Data shown below:

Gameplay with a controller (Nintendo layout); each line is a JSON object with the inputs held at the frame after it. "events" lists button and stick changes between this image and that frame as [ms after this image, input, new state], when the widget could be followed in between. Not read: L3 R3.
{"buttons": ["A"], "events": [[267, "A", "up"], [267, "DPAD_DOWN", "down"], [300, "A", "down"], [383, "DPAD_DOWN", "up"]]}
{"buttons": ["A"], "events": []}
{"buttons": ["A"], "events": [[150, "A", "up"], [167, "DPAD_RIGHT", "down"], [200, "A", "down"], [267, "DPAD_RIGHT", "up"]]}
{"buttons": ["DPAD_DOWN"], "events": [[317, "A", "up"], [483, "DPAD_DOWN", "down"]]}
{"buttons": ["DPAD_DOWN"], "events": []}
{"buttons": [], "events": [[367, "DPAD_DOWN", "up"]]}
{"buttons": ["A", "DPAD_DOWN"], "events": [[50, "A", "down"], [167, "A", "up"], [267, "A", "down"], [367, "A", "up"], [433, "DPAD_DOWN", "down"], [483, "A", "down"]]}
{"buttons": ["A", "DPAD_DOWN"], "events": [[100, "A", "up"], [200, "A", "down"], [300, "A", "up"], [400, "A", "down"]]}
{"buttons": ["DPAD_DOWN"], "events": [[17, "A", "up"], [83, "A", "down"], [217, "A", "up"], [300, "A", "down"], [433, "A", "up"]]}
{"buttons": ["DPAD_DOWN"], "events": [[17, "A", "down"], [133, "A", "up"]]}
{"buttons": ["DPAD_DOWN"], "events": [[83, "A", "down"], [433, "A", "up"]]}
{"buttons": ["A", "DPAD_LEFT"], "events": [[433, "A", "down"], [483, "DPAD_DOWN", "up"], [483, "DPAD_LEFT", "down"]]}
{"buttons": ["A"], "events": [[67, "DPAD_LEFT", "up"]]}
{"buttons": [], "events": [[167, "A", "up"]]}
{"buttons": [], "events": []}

End of Data shown.

Retype the entries exactly, including every line.

Gameplay with a controller (Nintendo layout); each line is a JSON object with the inputs held at the frame after it. "events" lists button and stick changes between this image and that frame as [ms after this image, input, new state], when the widget could be followed in between. Not read: L3 R3.
{"buttons": ["A"], "events": [[267, "A", "up"], [267, "DPAD_DOWN", "down"], [300, "A", "down"], [383, "DPAD_DOWN", "up"]]}
{"buttons": ["A"], "events": []}
{"buttons": ["A"], "events": [[150, "A", "up"], [167, "DPAD_RIGHT", "down"], [200, "A", "down"], [267, "DPAD_RIGHT", "up"]]}
{"buttons": ["DPAD_DOWN"], "events": [[317, "A", "up"], [483, "DPAD_DOWN", "down"]]}
{"buttons": ["DPAD_DOWN"], "events": []}
{"buttons": [], "events": [[367, "DPAD_DOWN", "up"]]}
{"buttons": ["A", "DPAD_DOWN"], "events": [[50, "A", "down"], [167, "A", "up"], [267, "A", "down"], [367, "A", "up"], [433, "DPAD_DOWN", "down"], [483, "A", "down"]]}
{"buttons": ["A", "DPAD_DOWN"], "events": [[100, "A", "up"], [200, "A", "down"], [300, "A", "up"], [400, "A", "down"]]}
{"buttons": ["DPAD_DOWN"], "events": [[17, "A", "up"], [83, "A", "down"], [217, "A", "up"], [300, "A", "down"], [433, "A", "up"]]}
{"buttons": ["DPAD_DOWN"], "events": [[17, "A", "down"], [133, "A", "up"]]}
{"buttons": ["DPAD_DOWN"], "events": [[83, "A", "down"], [433, "A", "up"]]}
{"buttons": ["A", "DPAD_LEFT"], "events": [[433, "A", "down"], [483, "DPAD_DOWN", "up"], [483, "DPAD_LEFT", "down"]]}
{"buttons": ["A"], "events": [[67, "DPAD_LEFT", "up"]]}
{"buttons": [], "events": [[167, "A", "up"]]}
{"buttons": [], "events": []}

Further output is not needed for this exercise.